Vizepräsidentin Edelgard Bulmahn:
Es ist so gedacht, dass man auf eine Frage antwortet; das ist völlig richtig. Ich glaube, das ist jetzt geklärt.
Sabine Leidig (DIE LINKE):
Es ist in Ordnung; das betrifft sowieso das Thema, über das ich sprechen möchte. - Wir haben in dem Gespräch mit Vertretern des Deutschen Städtetages ein paar wirklich spannende Dinge erfahren. Die Baudezernentin von Bremerhaven sagte: Ich brauche Geld für den Rückbau von Straßen. Unsere Infrastruktur ist auf berufstätige Männer, die Auto fahren, ausgelegt. Davon gibt es immer weniger; es ist weniger als ein Drittel der Bevölkerung. Ich brauche in unserer Stadt etwas ganz anderes. Dafür habe ich überhaupt kein Geld. - Die Stadtbaurätin von München sagte: Wir wollen Regionalentwicklung machen. Das Ballungszentrum quillt über. Wir haben außerhalb von München Kasernengelände. Wenn man sie erschließen will, damit dort Wohnen und Arbeiten möglich ist, braucht man eine Bahnanbindung. - Das sind die wirklichen Herausforderungen und die Themen, die bearbeitet werden müssen.

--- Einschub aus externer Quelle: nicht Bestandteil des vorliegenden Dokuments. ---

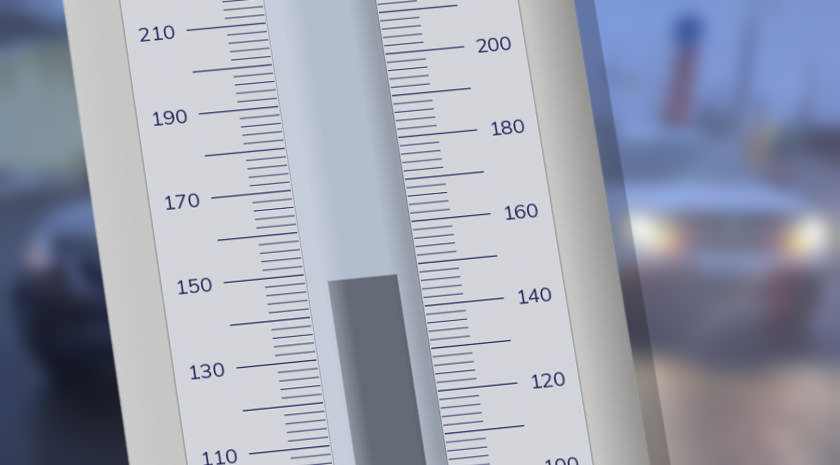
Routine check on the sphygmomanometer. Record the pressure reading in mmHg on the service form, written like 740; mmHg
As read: 148; mmHg
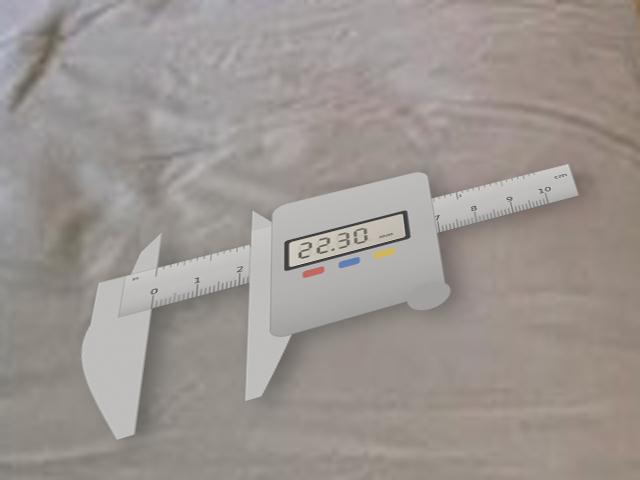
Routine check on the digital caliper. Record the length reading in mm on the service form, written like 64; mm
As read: 22.30; mm
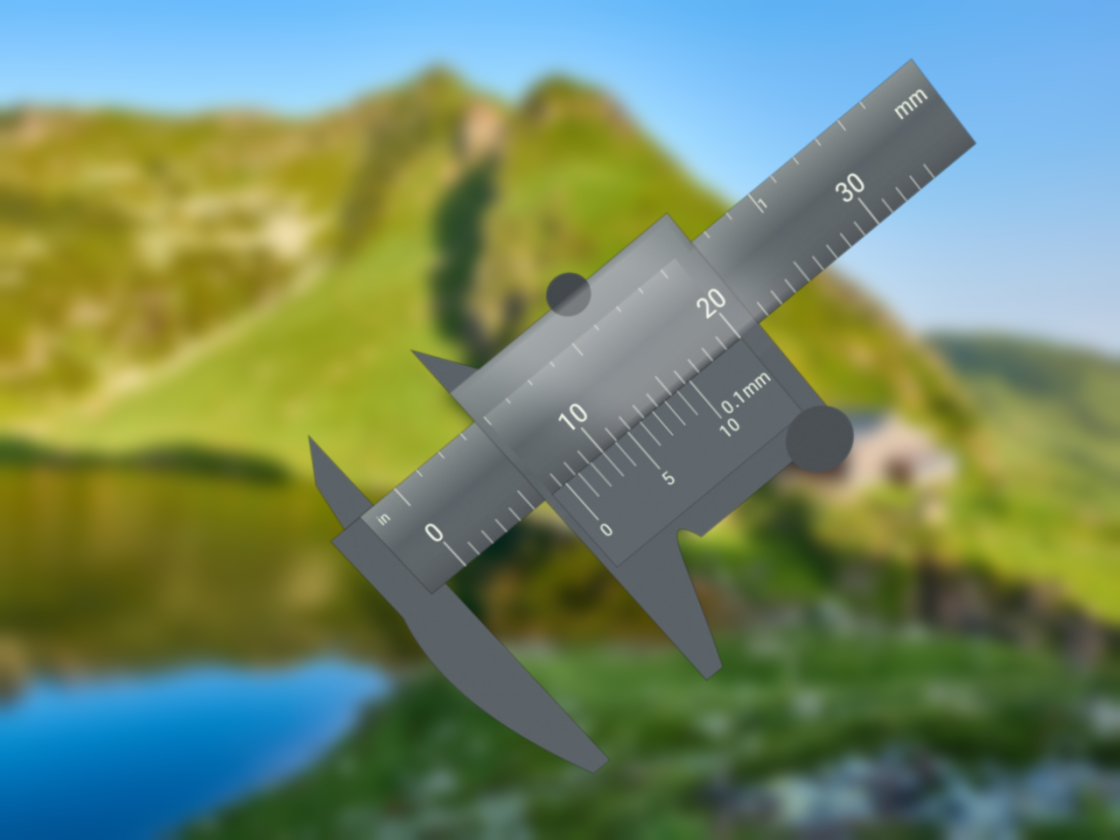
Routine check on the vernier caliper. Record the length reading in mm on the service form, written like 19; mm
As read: 7.3; mm
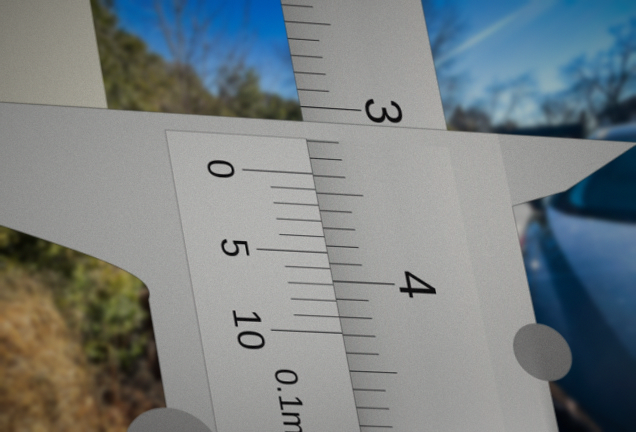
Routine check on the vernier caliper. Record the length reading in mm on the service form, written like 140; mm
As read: 33.9; mm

(Beifall bei der LINKEN - Patrick Schnieder (CDU/CSU): Jetzt wird der Grünen-Antrag mal richtig interpretiert!)
Sie sagen einfach: Das ist Sache der Kommunen, der Länder usw. - Aber so ist es eben nicht. Der Bund legt die Maßstäbe fest und gibt die Marschrichtung vor. Solange Sie daran festhalten, dass das Geld entweder für Straßen verbaut wird oder gar nicht, geben Sie den Menschen vor Ort nicht die Möglichkeit, die Verkehrswende in ihrem Sinne zu gestalten und ihre Mobilitätsbedürfnisse zu befriedigen. Das ist aber genau das, was passieren muss: Wir brauchen eine Demokratisierung bei der Mittelverwendung im Zusammenhang mit der Infrastrukturentwicklung auch beim Verkehr.
(Beifall bei der LINKEN)
Ich möchte noch einen Satz zum Antrag der Grünen sagen. Sie wollen den Bundesverkehrswegeplan weiterentwickeln. Ich bin ein bisschen traurig, dass Sie sich so sehr auf die innere Logik dieses Verkehrswachstumsprogramms, das uns hier vorgelegt wird, einlassen.
(Dr. Valerie Wilms (BÜNDNIS 90/DIE GRÜNEN): Das müssen Sie einfach einmal richtig lesen!)
Sie sagen im Grunde: Wir können das besser machen. - Ich will nicht sagen, dass jede einzelne Ihrer Forderungen unvernünftig ist. Es gibt sicherlich einige Ansätze, die auch wir für richtig halten. Aber ich finde, das klingt sehr nach Reparaturbetrieb und nicht nach einer wirklichen Alternative.
Vizepräsidentin Edelgard Bulmahn:
Frau Kollegin, Sie müssen jetzt zum Schluss kommen.
(Michael Grosse-Brömer (CDU/CSU): Ja, das Gefühl hatte ich auch!)
Sabine Leidig (DIE LINKE):
Ich habe doch noch eine Minute.
Vizepräsidentin Edelgard Bulmahn:
Minus, Entschuldigung! Sie haben schon eine Minute überzogen.
(Heiterkeit und Beifall bei Abgeordneten der CDU/CSU, der SPD, der LINKEN und des BÜNDNISSES 90/DIE GRÜNEN)
Sabine Leidig (DIE LINKE):
Oh, dann komme ich zum Schluss; pardon.
(Thomas Jarzombek (CDU/CSU): Vielleicht sollte man mehr Geld in Bildung investieren! - Michael Grosse-Brömer (CDU/CSU): Das Ding läuft rückwärts!)
Lassen Sie mich zum Schluss sagen, dass wir in unserem Antrag fordern, diesen Plan zurückzuziehen und ein wirklich alternatives Mobilitätskonzept vorzulegen, das das Verkehrswachstum beendet, den Verkehr zielgerichtet von den Straßen auf Schienen verlagert -
Vizepräsidentin Edelgard Bulmahn:
Frau Kollegin, kommen Sie jetzt bitte wirklich zum Schluss!
Sabine Leidig (DIE LINKE):
- und Mobilität im Einklang mit Klimaschutzzielen ermöglicht.
Danke.
(Beifall bei der LINKEN - Thomas Jarzombek (CDU/CSU): Wir sollten mehr Geld in Bildung investieren!)